The 471-member panel, formed by President Moon to provide advice about his plan to phase out one of the world's most successful and dynamic nuclear power plant construction and operations programs, spent three months reviewing information and discussing their recommendation for the in-progress projects.

The final vote was 59.5% in favor of completing the projects and 40.5% opposed to completion. When the panel was formed, Moon's government had promised to abide by its advice.

Those twin construction projects, which were temporarily suspended in mid-July, were approximately 30% complete. They were both large, modern APR-1400 reactors with enhanced safety and efficiency compared to most existing units. Approximately $1.4 B had already been spent, but closing out the contracts and partially remediating the site would have added another $900 M to the project losses.

When he was elected president of South Korea with a solid majority, Moon promised that his country would stop building new nuclear power plants at home and that it would gradually phase out it's domestic use of nuclear energy.

The two Shin Kori units were the same design as the four units being built by Korea Hydro and Nuclear Power at the Barakah site in the United Arab Emirates (UAE). That design is also being marketed as a competitive solution for several different international project opportunities.

Why Did South Koreans Elect A Strongly Antinuclear President?

Many nuclear energy supporters in the United States were surprised when South Korean voters elected a president with clearly expressed plans to eliminate an industry that had been strongly supported for several decades and had matured to the point it was achieving export success.

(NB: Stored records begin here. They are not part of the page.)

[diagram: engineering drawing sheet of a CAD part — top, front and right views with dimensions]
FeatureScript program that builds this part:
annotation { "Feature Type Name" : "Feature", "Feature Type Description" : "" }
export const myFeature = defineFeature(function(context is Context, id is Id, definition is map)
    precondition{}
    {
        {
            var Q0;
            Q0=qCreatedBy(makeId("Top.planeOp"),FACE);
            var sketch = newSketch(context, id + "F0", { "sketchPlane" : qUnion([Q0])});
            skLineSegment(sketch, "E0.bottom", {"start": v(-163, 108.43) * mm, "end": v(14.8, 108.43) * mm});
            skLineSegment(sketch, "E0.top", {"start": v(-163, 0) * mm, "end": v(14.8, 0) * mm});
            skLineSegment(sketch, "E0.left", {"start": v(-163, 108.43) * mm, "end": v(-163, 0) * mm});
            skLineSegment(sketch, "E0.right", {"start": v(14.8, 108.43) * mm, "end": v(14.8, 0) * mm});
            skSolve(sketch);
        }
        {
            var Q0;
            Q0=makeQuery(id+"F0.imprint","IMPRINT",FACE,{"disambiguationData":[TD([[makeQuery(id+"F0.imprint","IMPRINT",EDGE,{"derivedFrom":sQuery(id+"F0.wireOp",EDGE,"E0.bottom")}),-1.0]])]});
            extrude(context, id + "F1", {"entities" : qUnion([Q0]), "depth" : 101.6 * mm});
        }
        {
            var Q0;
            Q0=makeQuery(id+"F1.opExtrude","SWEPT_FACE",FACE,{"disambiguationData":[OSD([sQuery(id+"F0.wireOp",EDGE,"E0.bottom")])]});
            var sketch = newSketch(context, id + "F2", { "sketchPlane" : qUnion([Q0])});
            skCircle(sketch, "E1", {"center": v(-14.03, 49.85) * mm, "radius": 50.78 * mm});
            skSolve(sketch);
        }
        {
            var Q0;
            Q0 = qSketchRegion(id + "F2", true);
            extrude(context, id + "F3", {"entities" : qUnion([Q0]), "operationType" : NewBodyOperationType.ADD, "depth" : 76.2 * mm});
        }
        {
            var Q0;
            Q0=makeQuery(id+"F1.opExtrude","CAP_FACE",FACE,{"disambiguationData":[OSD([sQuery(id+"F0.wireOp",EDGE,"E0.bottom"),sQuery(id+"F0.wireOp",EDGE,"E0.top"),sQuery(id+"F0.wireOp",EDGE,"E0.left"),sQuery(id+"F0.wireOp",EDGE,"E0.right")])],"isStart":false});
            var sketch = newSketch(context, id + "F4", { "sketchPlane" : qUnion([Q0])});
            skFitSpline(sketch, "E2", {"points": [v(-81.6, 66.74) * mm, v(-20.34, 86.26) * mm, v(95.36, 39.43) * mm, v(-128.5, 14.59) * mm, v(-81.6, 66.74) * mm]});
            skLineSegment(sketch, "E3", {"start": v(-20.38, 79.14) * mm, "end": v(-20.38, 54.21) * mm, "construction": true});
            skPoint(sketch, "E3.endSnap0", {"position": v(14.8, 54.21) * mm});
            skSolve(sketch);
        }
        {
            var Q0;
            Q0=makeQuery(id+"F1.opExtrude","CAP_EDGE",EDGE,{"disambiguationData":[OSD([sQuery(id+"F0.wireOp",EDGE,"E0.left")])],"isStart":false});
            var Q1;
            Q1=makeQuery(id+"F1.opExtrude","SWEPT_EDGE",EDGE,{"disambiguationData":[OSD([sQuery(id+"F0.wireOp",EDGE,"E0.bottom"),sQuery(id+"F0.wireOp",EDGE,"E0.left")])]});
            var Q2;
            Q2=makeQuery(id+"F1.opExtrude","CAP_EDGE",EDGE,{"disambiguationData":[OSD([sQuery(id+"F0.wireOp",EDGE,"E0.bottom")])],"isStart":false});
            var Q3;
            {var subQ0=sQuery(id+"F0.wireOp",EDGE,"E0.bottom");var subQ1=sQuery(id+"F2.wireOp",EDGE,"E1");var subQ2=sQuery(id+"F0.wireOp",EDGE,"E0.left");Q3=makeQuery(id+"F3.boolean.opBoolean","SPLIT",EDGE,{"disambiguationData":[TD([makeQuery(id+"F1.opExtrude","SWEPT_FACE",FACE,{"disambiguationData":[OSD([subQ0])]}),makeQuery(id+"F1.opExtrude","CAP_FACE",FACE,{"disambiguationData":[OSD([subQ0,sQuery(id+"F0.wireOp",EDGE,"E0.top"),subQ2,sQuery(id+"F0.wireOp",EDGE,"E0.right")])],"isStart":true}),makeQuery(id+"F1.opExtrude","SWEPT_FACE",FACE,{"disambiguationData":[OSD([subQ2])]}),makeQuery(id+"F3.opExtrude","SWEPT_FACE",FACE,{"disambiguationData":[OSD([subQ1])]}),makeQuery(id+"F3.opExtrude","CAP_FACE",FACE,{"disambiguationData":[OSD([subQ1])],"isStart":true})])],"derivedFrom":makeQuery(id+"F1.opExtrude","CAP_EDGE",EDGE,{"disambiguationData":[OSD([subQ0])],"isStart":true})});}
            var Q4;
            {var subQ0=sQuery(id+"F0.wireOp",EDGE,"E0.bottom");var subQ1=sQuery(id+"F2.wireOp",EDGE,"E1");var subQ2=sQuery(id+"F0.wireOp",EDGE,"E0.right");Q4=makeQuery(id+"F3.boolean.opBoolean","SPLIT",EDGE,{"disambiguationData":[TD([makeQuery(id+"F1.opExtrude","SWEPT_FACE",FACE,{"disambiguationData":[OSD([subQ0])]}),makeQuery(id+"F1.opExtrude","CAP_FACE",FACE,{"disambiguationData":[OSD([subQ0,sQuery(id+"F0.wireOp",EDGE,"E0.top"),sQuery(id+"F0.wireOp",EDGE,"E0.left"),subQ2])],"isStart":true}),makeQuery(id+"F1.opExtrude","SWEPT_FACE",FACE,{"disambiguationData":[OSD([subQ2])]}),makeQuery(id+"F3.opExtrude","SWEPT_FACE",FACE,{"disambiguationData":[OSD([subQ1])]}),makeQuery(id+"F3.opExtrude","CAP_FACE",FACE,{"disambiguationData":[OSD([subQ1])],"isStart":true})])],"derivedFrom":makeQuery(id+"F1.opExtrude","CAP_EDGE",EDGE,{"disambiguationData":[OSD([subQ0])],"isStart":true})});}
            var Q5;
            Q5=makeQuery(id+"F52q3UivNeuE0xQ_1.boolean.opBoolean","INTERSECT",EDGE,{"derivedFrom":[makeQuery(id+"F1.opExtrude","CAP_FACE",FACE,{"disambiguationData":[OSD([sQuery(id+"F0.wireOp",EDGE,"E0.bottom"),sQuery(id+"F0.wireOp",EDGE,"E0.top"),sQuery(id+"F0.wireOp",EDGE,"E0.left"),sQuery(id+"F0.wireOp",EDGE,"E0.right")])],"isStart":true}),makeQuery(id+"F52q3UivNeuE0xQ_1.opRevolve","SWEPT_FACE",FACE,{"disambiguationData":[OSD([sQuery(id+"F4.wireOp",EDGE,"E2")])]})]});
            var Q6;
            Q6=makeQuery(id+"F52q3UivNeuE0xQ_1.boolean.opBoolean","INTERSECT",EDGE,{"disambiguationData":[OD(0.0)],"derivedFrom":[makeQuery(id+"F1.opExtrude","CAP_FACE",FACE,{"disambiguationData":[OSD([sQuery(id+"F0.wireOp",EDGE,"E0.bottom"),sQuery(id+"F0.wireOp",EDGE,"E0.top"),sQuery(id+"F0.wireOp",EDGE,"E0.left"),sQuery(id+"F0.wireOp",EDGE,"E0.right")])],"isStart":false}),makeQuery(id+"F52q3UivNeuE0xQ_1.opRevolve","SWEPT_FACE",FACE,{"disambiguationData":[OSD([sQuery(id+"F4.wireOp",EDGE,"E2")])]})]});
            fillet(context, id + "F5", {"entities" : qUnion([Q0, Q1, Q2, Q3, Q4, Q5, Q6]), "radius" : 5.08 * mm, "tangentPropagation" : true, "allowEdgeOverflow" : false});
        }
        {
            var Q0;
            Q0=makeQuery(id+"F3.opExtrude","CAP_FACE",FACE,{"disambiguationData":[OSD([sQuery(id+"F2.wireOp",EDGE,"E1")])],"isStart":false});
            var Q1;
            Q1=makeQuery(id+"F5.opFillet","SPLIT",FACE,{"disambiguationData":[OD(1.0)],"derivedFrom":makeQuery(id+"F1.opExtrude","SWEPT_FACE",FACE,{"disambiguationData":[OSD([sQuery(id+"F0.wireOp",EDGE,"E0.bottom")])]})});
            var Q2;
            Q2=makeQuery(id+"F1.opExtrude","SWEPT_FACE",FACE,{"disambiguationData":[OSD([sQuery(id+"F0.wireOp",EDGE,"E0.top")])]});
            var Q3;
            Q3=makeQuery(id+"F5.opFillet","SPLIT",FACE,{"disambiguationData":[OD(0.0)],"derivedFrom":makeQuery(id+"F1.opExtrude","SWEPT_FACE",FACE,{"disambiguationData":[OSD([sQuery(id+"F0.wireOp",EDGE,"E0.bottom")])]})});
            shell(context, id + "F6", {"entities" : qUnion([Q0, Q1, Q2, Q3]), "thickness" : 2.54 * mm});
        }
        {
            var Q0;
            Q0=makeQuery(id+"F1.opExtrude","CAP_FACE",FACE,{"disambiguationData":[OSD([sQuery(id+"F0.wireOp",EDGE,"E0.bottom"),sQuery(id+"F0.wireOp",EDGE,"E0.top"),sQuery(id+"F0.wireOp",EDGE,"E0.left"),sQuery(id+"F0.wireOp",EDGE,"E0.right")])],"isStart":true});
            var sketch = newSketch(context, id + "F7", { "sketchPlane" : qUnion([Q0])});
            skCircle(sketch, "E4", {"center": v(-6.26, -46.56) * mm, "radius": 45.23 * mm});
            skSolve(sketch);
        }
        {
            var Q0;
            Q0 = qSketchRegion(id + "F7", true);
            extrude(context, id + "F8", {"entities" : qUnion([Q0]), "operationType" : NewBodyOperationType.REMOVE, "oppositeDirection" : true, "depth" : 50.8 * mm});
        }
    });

There were some pro-nuclear activists, however, who were not at all surprised. They were aware of antinuclear campaign efforts by groups like Greenpeace and Friends of the Earth, which had been increasingly active since the Fukushima reactor accidents.

They saw that those campaign efforts were making progress by capitalizing on several well-publicized incidents of corruption and improperly certified cabling and components in the nuclear supply chain. They also knew that Greenpeace had been actively promoting public screenings of a movie called Pandora that has been reported to have influenced both Moon's position and his election.

That movie is a fictional tale of an event at a nuclear plant initiated by a moderate scale earthquake. Here is how Micheal Shellenberger summarized the movie's plot and special effects.

After the power plant explodes, “Pandora” flashes manically back and forth between graphic scenes of workers suffering radiation poisoning, a hapless president overwhelmed by shadowy forces, and nostalgic reveries about the good old days, when Korea’s small southern towns were dominated by farming, fishing and tourism.

Some accounts of the background behind the shift in public trust of the nuclear industry, like this one from the Washington Post and this one from the New York Times, overlook or ignore the purposeful efforts to change hearts and minds by organizations that have been honing their antinuclear campaign skills for decades.

Although the citizens' panel decided that stopping two expensive projects in midstream wasn't advisable, a majority of the members expressed their support for reducing South Korea's use of nuclear energy.

They remain cautious and distrustful of their internationally well-regarded nuclear industry, partially because they have been taught to fear the technology and partially because they have been repeatedly told that the participants in the industry cannot be trusted.

Of course, the reputation of clean nuclear energy has also been tarnished by sharing a name with nuclear weapons, especially on a peninsula that is rightfully concerned about being targeted by those incredibly destructive devices.

It doesn't seem to sufficiently matter to the fearful that there are strong, successful provisions in place that keep South Korea's nuclear energy industry widely separated from a nuclear weapons technology development effort.